> _Task requirements_: Pick out every line of the material below that contains the word "bars", and copy each of those lines in full.

> _Material for the task_:
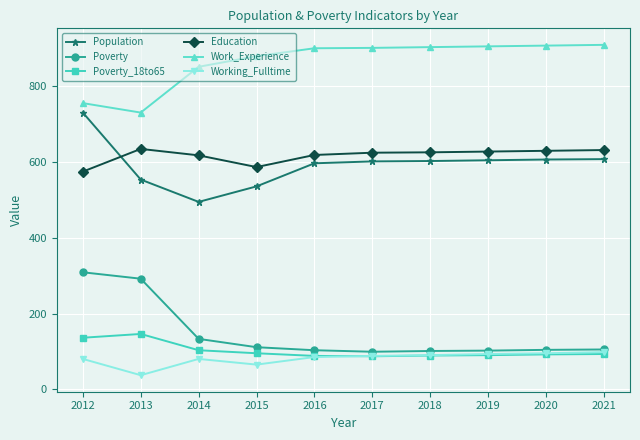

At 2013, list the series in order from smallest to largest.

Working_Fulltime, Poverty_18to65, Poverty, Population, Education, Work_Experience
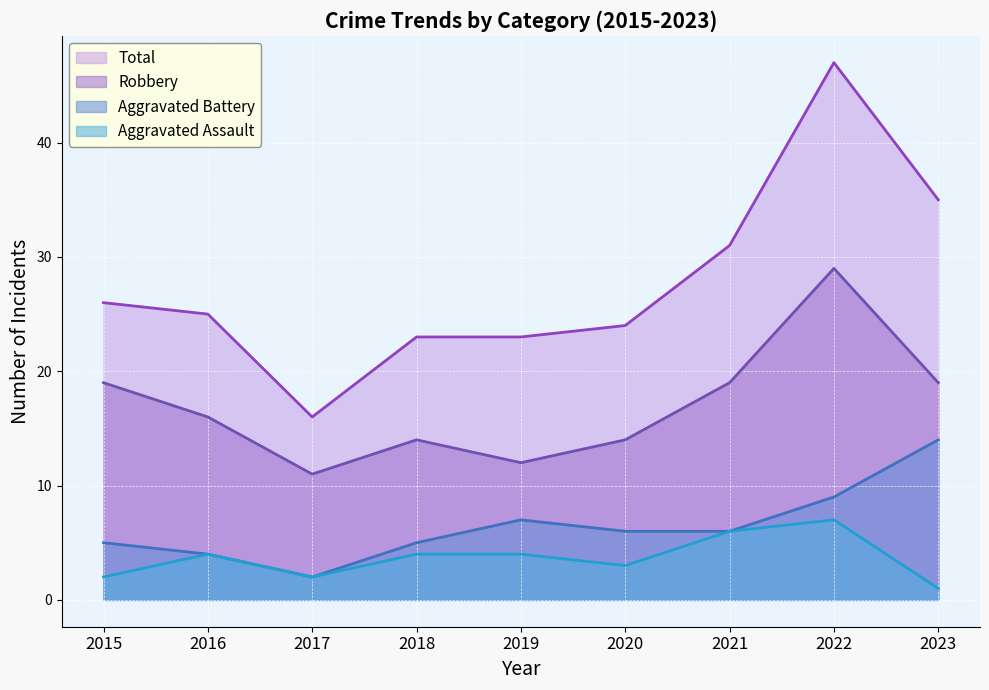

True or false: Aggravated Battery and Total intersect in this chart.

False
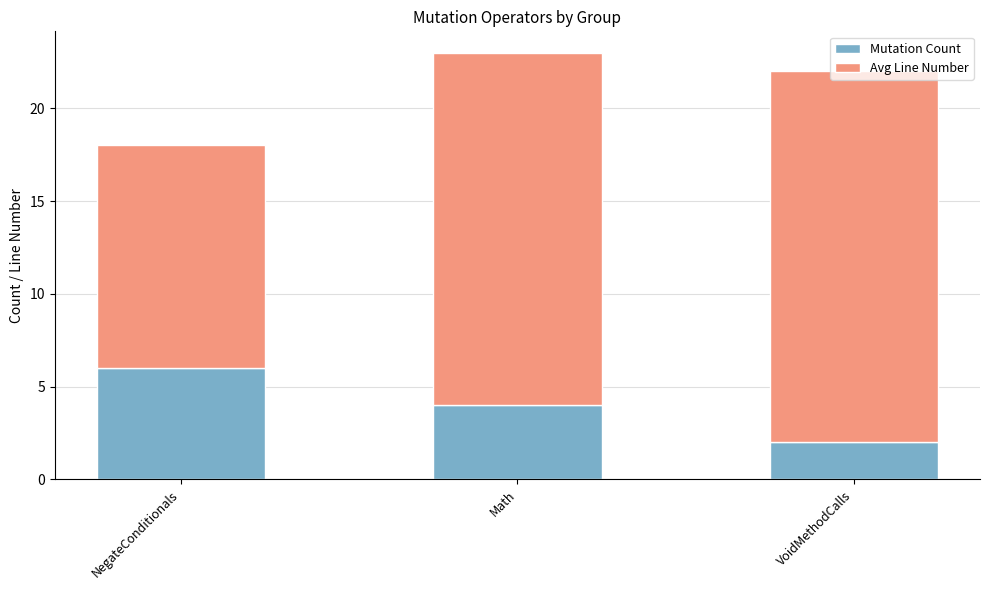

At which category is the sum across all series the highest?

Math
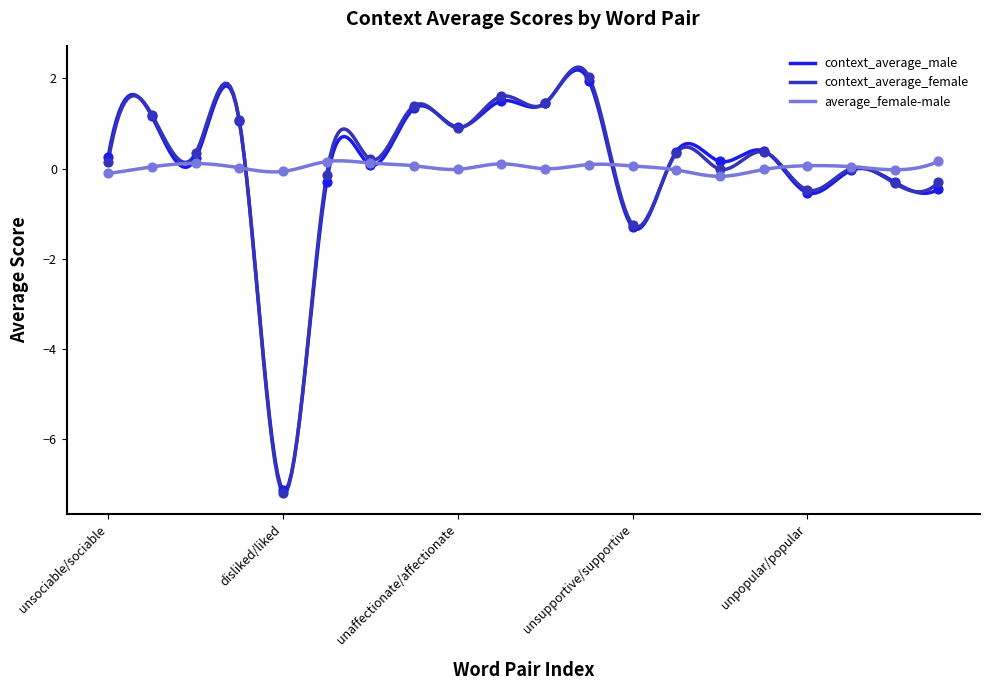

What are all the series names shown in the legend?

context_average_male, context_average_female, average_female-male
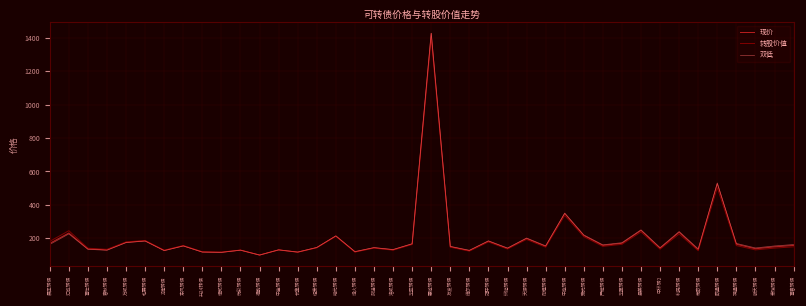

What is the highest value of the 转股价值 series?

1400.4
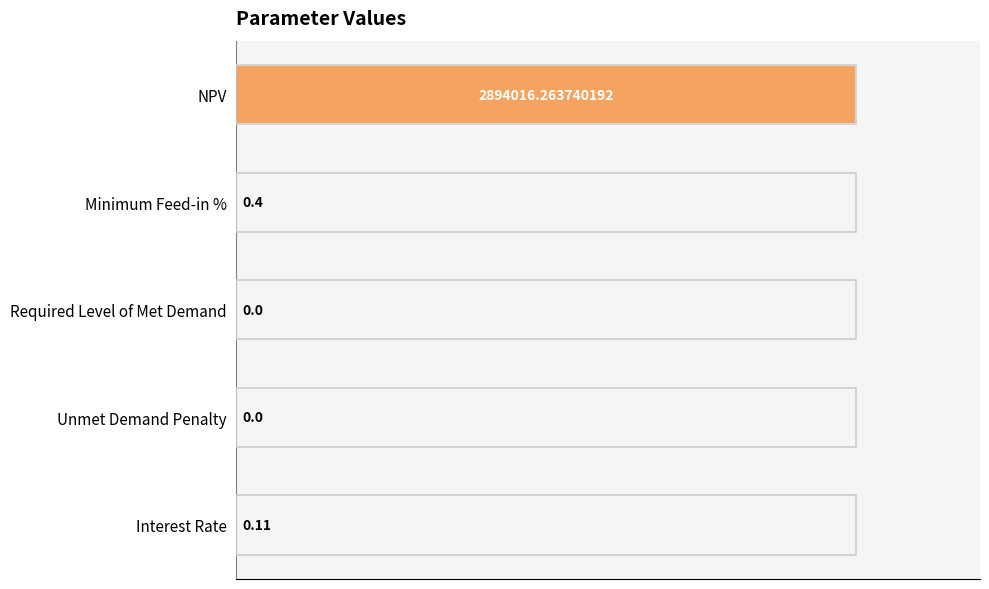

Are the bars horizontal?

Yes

--

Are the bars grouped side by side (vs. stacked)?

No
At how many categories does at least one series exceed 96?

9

> _Answer box_:
Are the bars horizontal?
Are the bars grouped side by side (vs. stacked)?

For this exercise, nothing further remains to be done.